Category: Forty

Countdown to 40: Strong Foundations


Today is May 1st. In 20 days, I will turn 40. In celebration of that milestone, I thought it would be nice to take a walk down memory lane and reflect on some key moments—dare I say, eras—in my life.

I don’t have perfect records of my life—just fragments, photos, and whatever I can still remember. But the funny thing is, the older I get, the clearer some of my earliest memories feel. So I’m starting there.

My parents, Bob and Normita, had me 40 years ago (lol)—May 20th, 1986. Growing up, my mom says now, in retrospect, that she knew I was going to be gay. She often shares stories of me as a child wearing her high heels and running around the house. I don’t recall that, but why would she lie?

What I can say is that even at a young age, I knew I was different than a lot of the boys around me. My sexuality wasn’t even a thought at age 4 or 5 (at least not for me), but I did notice that I didn’t gravitate toward the same things a lot of my peers did—sports, crushes on our female classmates, typical “boys’ toys” like cars and dinosaurs.

I wouldn’t say I fully leaned into “girl toys,” but I definitely loved things that were cute.
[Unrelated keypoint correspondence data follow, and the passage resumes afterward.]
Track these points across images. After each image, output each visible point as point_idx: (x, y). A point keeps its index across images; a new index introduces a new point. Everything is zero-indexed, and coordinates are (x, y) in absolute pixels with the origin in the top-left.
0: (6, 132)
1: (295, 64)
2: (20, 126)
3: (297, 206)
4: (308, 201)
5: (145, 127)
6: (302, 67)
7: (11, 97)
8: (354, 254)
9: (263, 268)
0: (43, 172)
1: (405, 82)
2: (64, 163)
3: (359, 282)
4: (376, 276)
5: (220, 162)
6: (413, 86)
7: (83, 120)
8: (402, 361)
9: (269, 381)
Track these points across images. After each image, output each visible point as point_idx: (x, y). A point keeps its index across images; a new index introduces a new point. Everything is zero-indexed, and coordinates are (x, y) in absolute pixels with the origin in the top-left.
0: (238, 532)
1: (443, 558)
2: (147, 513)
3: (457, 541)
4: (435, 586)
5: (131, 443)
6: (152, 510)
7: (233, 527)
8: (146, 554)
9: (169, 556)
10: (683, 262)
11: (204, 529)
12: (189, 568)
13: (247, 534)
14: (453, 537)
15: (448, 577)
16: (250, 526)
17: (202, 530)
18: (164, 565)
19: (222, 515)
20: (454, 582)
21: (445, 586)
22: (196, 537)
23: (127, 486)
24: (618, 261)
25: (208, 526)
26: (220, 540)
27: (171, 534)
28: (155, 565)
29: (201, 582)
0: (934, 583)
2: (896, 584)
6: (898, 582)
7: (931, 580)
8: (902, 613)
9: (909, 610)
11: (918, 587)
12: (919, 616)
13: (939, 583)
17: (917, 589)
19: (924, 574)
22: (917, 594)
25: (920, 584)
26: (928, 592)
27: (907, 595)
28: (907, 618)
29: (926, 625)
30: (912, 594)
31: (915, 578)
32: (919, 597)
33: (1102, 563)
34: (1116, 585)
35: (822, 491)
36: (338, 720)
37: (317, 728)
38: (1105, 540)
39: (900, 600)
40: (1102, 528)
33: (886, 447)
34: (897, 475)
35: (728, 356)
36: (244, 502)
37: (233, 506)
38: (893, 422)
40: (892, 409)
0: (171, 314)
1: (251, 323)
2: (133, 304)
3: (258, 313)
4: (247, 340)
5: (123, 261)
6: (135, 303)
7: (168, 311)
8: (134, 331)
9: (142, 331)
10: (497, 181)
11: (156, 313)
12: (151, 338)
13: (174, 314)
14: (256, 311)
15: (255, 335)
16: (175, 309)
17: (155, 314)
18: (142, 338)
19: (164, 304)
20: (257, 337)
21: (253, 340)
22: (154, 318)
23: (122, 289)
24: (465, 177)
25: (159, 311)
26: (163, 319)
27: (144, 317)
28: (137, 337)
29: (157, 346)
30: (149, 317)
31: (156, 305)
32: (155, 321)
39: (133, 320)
Things like Sanrio—and to a lesser extent, Care Bears—really drew me in.

While other kids gravitated toward toys, I appreciated things like stationery, stickers, and erasers. I loved collecting that stuff. I was also really particular—most of these items were never meant to be used, only collected and displayed.

My parents were supportive of that. I have two favorite memories.

The first is taking trips to Eastridge Mall with them. I remember going with each of them at different times. The Sanrio store felt so special to me. It was huge. At the time, it was the first one in the United States. I can still remember the smell of the store. I can still remember how that gum tasted. They’d let me pick out little knickknacks, and I’d leave the happiest kid.

My second memory is more specific. My dad noticed how much I liked things organized and neat, so he bought me a tackle box—the kind meant for fishing hooks—so I could store and organize all my erasers.

He also had a serious sweet tooth. To this day, he still loves ice cream and chocolate. Some of my favorite memories with him were our trips to Baskin-Robbins. I would always order a kid’s scoop of chocolate chip ice cream with rainbow sprinkles. Even now, whenever I walk into a Baskin-Robbins, I think of those moments—and more often than not, I leave with that same order. Just… a regular size now. I’m grown, after all.

Looking back, I didn’t have the language for it then, but I knew I was different. Not wrong—just not like a lot of the boys around me. And what stands out to me now isn’t just what I liked, but that my parents let me like it. They didn’t correct me or try to change me. They just let me be.

In those early years, I felt supported and safe to be the kid I wanted to be—and I don’t think I realized until much later how rare and important that was.